Let $F$ be a field and $f(x), g(x) \in F[x]$. Show that $f(x)$ divides $g(x)$ if and only if $g(x) \in \langle f(x) \rangle$.
This seems... almost trivial to me (which is usually a sign that I'm missing something):
We first assume that $f(x) \neq 0$ because zero divides everything, and $\langle 0 \rangle = \{0\}$.
If $g(x) \in \langle f(x) \rangle$, then $f(x)~|~g(x)$ by the definition of a principal ideal (that is, if $g(x)$ is in the ideal generated by $f(x)$, it's just a multiple of $f(x)$).
If $f(x)~|~g(x)$, then $g(x) = q(x)f(x)$ for $q(x) \in F[x]$. But $q(x)f(x) \in \langle f(x) \rangle$, so $g(x) \in \langle f(x) \rangle$.

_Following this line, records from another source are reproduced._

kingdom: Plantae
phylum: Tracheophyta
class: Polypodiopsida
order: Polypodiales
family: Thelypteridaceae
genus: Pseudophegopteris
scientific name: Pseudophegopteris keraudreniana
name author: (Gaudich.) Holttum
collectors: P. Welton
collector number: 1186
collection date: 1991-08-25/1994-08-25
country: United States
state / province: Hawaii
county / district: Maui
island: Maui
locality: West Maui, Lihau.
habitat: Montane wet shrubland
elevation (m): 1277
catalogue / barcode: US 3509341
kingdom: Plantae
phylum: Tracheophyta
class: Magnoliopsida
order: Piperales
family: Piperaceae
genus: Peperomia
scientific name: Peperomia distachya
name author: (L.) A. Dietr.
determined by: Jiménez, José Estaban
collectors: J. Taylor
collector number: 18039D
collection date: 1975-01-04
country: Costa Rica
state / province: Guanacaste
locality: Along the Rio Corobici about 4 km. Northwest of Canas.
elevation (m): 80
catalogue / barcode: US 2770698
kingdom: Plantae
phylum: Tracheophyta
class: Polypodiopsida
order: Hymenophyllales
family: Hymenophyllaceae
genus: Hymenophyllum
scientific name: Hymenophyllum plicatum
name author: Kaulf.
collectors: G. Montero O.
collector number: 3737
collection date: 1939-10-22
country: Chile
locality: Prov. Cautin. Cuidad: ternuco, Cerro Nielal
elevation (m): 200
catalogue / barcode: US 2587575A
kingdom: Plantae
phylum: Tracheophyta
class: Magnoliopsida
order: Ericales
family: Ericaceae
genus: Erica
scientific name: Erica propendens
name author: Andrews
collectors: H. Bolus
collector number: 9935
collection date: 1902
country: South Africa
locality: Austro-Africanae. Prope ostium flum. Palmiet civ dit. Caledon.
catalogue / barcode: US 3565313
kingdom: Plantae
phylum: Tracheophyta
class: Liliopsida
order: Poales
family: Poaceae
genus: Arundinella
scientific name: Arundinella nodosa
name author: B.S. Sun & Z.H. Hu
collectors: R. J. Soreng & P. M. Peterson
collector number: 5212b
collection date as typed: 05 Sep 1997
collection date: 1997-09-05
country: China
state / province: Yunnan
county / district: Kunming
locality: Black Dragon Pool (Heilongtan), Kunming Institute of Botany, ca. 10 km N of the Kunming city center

As often (often) happens, a problem that seems so simple usually means I'm missing something—especially when I made no use of the fact that $F$ is a field. Am I going wrong with a definition, or...
As has been pointed out, this exercise is as easy as you thought. In particular, your argument is complete. The only mistake is when you said "zero divides everything"; I believe you meant everything (other than the zero) divides zero.